Work request: Please find the lines in the following records that hold "analyze", and copy them.

Raw data:

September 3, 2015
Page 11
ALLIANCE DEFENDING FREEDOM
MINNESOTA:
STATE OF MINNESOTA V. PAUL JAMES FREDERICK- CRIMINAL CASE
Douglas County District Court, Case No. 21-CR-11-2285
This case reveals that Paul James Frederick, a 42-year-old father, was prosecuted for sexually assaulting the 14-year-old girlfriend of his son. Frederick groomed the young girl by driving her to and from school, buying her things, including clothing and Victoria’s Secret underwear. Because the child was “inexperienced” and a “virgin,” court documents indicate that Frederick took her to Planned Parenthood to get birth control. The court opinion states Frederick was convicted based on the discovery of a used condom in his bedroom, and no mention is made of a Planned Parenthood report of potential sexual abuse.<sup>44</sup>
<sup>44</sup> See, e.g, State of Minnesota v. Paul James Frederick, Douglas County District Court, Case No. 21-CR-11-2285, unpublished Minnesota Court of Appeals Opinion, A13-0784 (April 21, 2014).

* * *

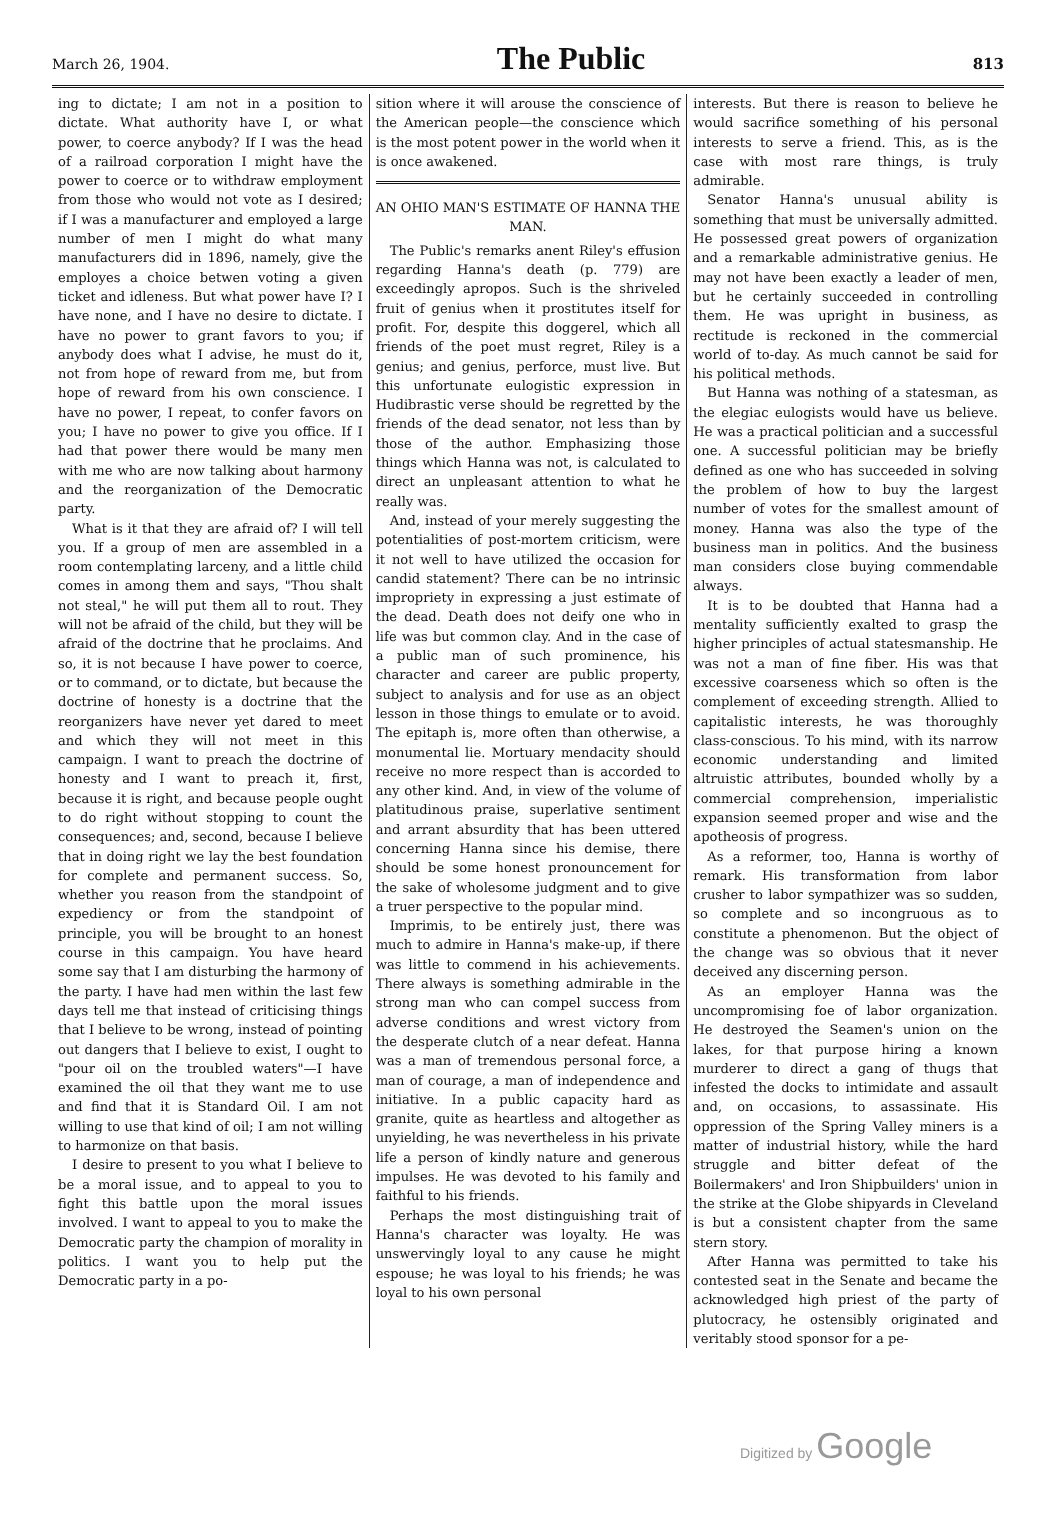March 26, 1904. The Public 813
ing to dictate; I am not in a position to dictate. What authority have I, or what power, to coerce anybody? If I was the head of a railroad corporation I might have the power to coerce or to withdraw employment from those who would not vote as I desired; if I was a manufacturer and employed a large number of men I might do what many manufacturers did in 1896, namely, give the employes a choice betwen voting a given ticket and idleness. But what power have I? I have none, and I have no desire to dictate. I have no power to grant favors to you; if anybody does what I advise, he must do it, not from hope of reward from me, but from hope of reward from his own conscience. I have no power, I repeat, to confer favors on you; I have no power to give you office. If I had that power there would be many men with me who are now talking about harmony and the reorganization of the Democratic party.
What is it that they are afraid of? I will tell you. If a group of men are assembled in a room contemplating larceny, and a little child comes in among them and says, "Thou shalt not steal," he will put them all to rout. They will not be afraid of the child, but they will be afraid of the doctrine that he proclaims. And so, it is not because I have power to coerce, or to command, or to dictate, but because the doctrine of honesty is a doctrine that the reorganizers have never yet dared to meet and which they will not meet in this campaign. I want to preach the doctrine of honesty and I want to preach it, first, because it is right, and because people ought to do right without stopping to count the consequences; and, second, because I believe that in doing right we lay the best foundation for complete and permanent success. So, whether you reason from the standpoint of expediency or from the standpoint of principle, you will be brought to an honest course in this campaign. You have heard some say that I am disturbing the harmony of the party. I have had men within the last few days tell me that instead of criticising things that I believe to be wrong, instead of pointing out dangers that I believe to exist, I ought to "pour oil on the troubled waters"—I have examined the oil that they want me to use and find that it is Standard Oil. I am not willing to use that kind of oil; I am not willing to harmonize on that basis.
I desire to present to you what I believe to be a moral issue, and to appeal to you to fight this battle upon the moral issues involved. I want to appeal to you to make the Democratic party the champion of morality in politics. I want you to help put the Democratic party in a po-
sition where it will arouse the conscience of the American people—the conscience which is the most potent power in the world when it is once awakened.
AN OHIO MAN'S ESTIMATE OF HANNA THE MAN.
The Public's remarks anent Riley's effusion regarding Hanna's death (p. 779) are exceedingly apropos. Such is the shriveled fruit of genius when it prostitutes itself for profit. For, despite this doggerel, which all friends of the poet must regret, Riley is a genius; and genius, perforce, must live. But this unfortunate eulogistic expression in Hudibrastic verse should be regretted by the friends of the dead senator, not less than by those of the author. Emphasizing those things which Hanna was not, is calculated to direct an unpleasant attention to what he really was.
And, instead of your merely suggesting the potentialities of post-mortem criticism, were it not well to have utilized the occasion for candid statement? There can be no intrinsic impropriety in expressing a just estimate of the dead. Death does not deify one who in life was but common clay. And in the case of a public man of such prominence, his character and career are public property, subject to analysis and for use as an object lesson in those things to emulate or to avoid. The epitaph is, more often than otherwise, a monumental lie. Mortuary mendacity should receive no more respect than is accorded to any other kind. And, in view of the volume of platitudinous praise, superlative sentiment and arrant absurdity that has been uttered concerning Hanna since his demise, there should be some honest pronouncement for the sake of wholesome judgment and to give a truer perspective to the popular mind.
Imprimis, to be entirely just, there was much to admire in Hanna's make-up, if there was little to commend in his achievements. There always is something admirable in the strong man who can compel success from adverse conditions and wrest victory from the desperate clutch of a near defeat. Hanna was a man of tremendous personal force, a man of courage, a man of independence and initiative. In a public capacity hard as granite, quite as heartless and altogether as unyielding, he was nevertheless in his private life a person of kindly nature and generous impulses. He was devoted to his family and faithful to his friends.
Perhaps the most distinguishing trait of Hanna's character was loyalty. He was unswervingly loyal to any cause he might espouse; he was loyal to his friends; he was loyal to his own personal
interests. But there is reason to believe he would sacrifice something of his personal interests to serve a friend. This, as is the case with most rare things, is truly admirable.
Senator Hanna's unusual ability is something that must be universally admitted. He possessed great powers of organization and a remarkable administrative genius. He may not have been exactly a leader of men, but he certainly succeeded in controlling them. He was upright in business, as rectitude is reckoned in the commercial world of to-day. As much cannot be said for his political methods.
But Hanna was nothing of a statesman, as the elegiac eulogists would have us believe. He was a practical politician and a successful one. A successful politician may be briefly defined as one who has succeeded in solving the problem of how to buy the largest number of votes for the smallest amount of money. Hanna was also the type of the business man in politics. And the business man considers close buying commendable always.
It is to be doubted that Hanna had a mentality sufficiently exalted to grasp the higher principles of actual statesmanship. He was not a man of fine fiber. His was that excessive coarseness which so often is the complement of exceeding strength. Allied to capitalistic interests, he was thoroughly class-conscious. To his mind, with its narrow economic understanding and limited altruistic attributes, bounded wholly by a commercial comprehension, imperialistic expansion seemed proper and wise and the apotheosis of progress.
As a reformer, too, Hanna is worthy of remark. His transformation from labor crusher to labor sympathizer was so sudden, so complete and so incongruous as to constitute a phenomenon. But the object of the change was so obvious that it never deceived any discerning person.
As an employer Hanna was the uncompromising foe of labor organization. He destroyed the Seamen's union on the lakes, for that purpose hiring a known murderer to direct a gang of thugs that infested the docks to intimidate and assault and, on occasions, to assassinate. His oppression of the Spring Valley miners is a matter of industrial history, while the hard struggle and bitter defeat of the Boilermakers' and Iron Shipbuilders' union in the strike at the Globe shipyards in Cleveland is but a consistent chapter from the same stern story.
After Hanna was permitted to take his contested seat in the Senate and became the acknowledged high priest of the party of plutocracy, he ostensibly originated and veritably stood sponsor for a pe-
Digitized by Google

* * *

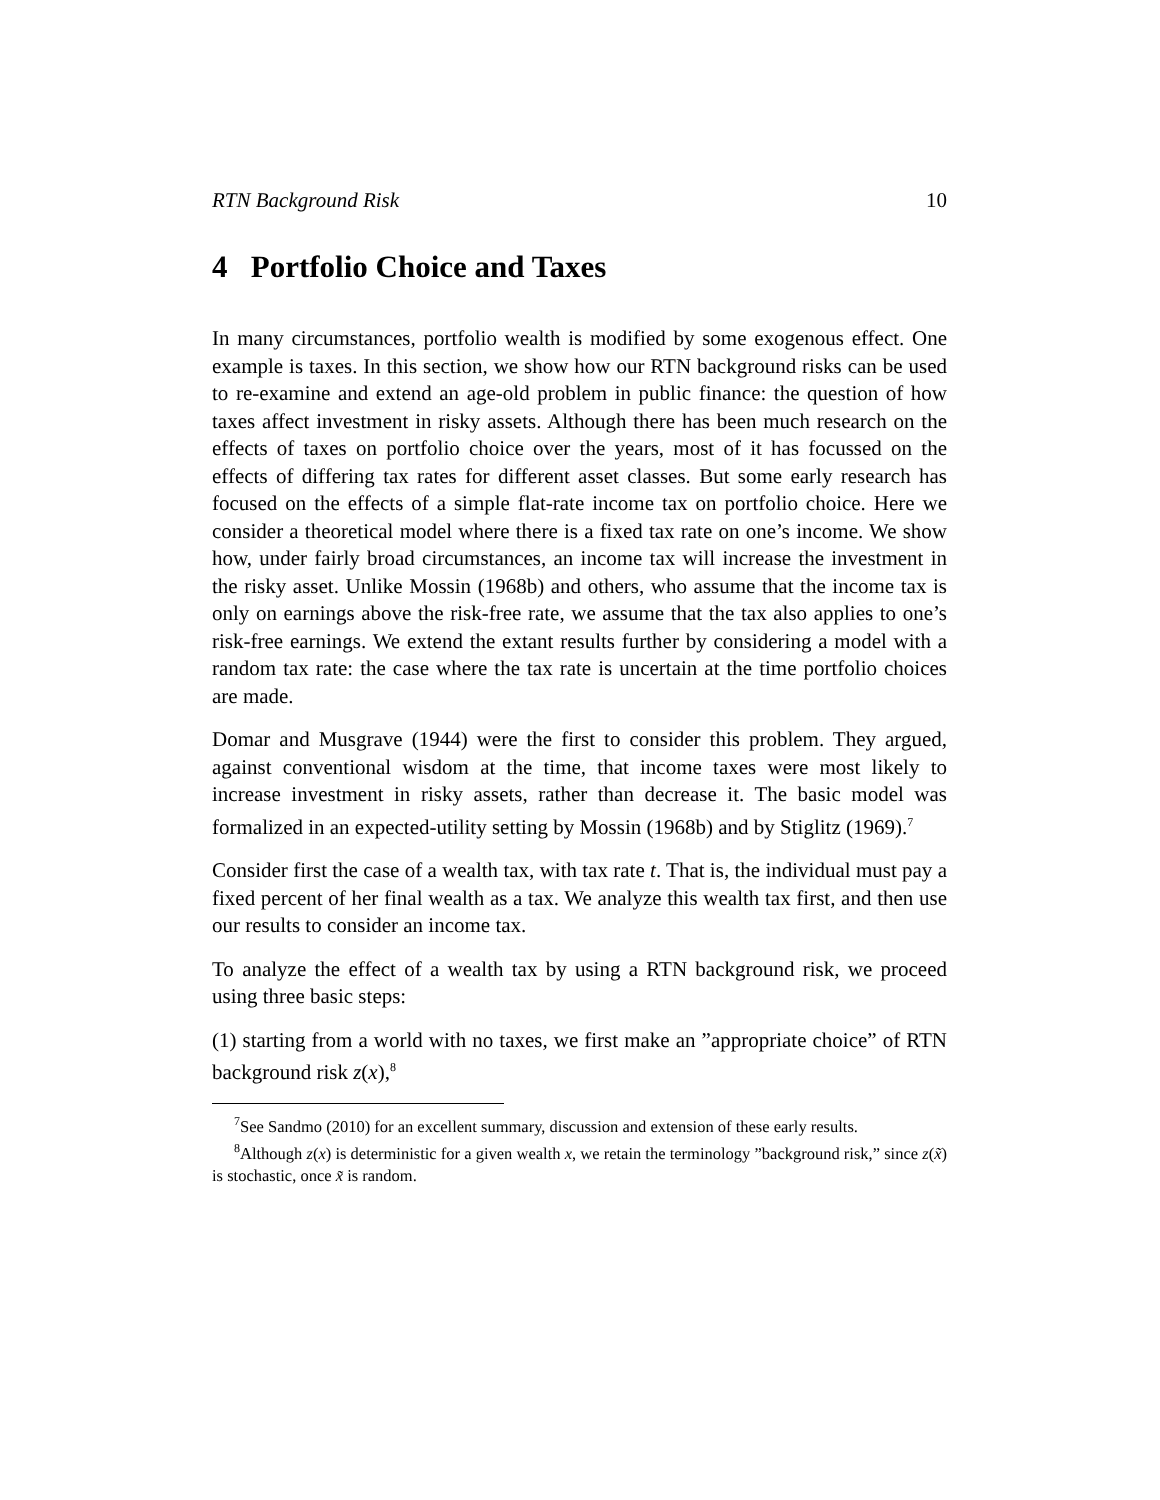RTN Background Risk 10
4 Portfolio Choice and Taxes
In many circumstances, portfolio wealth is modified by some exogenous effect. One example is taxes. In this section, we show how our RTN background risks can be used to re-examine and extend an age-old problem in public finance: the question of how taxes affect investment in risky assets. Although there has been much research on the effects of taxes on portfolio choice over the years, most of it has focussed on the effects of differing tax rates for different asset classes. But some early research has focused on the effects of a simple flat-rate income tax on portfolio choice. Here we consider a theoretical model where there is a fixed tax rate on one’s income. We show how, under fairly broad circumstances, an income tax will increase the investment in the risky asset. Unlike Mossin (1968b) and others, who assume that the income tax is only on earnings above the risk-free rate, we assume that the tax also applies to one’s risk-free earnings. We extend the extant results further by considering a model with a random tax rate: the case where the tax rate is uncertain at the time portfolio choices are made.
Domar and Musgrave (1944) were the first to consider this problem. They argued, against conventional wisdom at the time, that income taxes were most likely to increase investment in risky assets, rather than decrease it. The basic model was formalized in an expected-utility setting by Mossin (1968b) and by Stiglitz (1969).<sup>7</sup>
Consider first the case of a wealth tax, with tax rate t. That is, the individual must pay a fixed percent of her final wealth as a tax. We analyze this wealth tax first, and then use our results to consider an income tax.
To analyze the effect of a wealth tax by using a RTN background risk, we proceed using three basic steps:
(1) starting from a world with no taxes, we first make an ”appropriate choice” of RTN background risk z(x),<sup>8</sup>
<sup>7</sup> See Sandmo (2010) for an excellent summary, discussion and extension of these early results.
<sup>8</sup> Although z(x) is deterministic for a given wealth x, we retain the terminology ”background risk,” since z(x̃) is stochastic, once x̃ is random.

The completed task:
Consider first the case of a wealth tax, with tax rate t. That is, the individual must pay a fixed percent of her final wealth as a tax. We analyze this wealth tax first, and then use our results to consider an income tax.
To analyze the effect of a wealth tax by using a RTN background risk, we proceed using three basic steps:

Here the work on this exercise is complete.